As reported by The New York Post, the iconic Chicago Mercantile Exchange (CME) opened in 1898, only 27 years after the infamous Great Chicago Fire. Proud Chicagoans heralded the CME as a major part of the city’s rebirth and helped establish the Windy City as a world financial hub.
Johnson, whose far-left socialist mindset exceeds even that miserably of failed Lightfoot, has proposed new taxes to the tune of roughly $800 million, including a financial transactions tax (FTT) that would make it virtually impossible for CME to do business in Chicago.

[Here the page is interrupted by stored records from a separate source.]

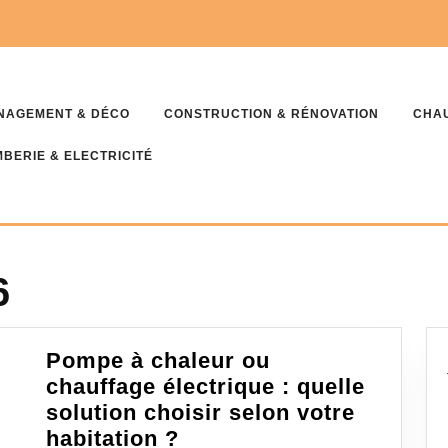
NAGEMENT & DÉCO
CONSTRUCTION & RÉNOVATION
CHAU
BERIE & ELECTRICITÉ
6
Pompe à chaleur ou
chauffage électrique : quelle
solution choisir selon votre
Pompe
habitation ?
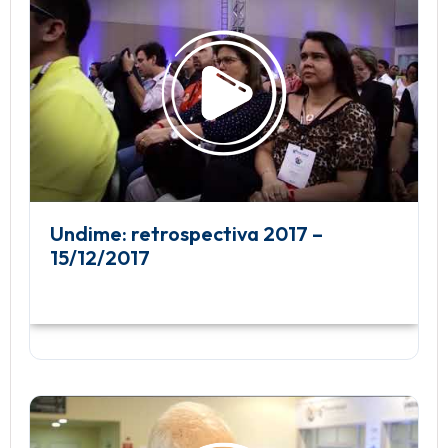
Undime: retrospectiva 2017 –
15/12/2017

FTTs are levied on the buying and selling of financial assets, such as stocks, bonds, and derivative assets, and are based on a percentage of the traded asset’s value, with the tax being paid when a trade is made. As a longtime registered investment advisor, I call bullcrap — which I’ve done in similar situations, through the years — but the last time I checked, my vote doesn’t count. However, it remains to be seen whether a direct threat from the Merc and its $66 billion market cap to the new tax-and-spend Chicago mayor does.
In a recent interview with Bloomberg, CME CEO Terry Duffy said the exchange is prepared to leave Chicago “if we had to.”
[Mayor] Johnson has no legal authority to impose a transaction tax on my business. [He also shouldn’t] get too bogged down on how he’s going to short-term-think he’s going to raise taxes on certain people in order to fit his agenda.
We have sold all of our property in the state of Illinois, in the city of Chicago. We don’t own anything any longer. In our leases, we have a language in there that says if there’s something that’s ill-conceived from the city or the state, our leases are null and void.
“We’re in a very strong position, Duffy added. “If we had to leave, we could leave.”
I’m gonna go out on a very safe limb and bet that this guy means business.
Like the Chicago Mercantile Exchange itself, Duffy — who has grown the CME into the world’s largest derivatives market — doesn’t want to leave the city:
We like Chicago. We have options coming up on our long-term leases already. So that doesn’t mean we’re leaving. [But] Chicago’s been on its back foot before, and it can get back on its front foot, but it takes all of us to do so. So I want to be a part of the solution, not a part of the problem.
Duffy, of course —along with other like-minded corporate leaders — is not part of the problem and I doubt he ever will be. The problem, in every Democrat-run city across America, lies squarely at the feet of left-wing politicians who turn a blind eye to violent crime, rampant drug addiction, senseless murder, and the insanity of “woke.”
And what’s their answer to every problem — usually intentionally created by Democrats? Raise taxes? The creation of massive wealth-redistribution scams that “feed the poor” by “stealing from the rich?” There’s a line in the 1970s Ten Years After classic, “I’d Love to Change the World,” that should be hung around the neck of every Democrat in America: “Tax the rich, feed the poor, til there are no rich no more.”
Chicago Mayor Brandon Johnson, miserably failed Joe Biden, Chucky Schumer, Hakeem Jeffries, and the entire Democrat Party were unavailable for comment.